Players are invited to invent their own relics. However, bear in mind that they should generally not be weapons or military equipment; generally, they should be something that would have been innocuous to the people who built them, but which outclass modern technology so thoroughly that they have become wonderous.
Relics can be bought at nation creation for ~50 exotics each. They will be possible to acquire in-game through events or through some sites available to New States and Constellations.
Building a Military
You get 1 (subject to change) year of production of both economic potential and exotic matter with which to build your military. Each category of ship is considered to have a 'standard' default performance, but can be altered through the addition of tags and relics.
Upkeep costs are paid quarterly. Any ships or troops you cannot afford the upkeep for can be placed in mothballs or demobilised, reducing their upkeep cost by 75%. However, it takes one quarter and an investment of economic potential and exotics equal to their quarterly upkeep to reactivate them.

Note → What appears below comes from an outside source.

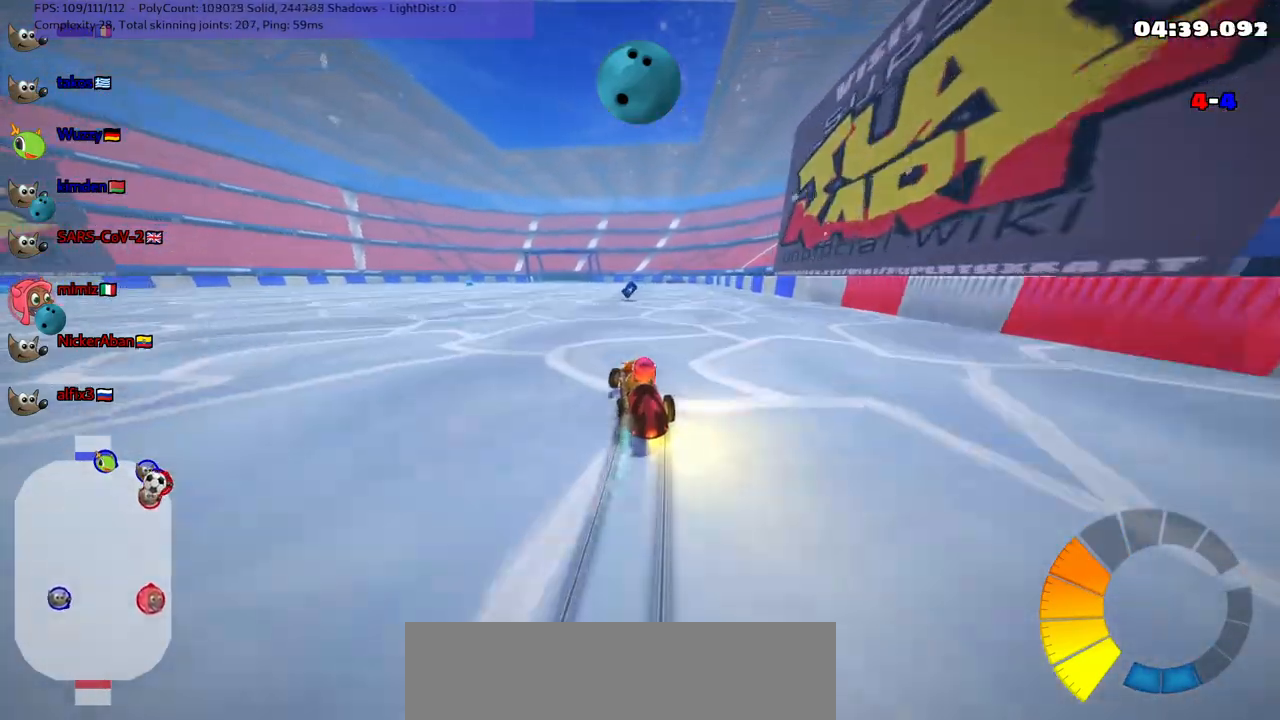
{"keys": ["m", "right", "up"], "events": []}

By default, Successor States can place two tags on a ship and New States can place one, representing the greater baseline technical sophistication of Successor States. New States, however, have two relic slots on their ships for free, as their greater exposure to and familiarity with Society relics, although they must still buy relics to put into those slots. Successor States can spend one or both of their tag slots on a relic.
Each tag can only be added once.
Examples of possible tags are:
Extra Point Defence
High Density Battlescreen
Command and Control Centre
High Resolution Sensors
Players are encouraged to invent more of their own, although overly broad tags will be rejected.
The Society Navy fielded ships ranging in size from single-seat aerospace craft to planetoids large enough to disrupt planetary orbits by their mere presence in a star system. Such behemoths are far beyond the power of Survivor States, although their titanic wrecks litter the remains of mankind's interstellar empire. The more modest ships of the modern age are divided into several categories.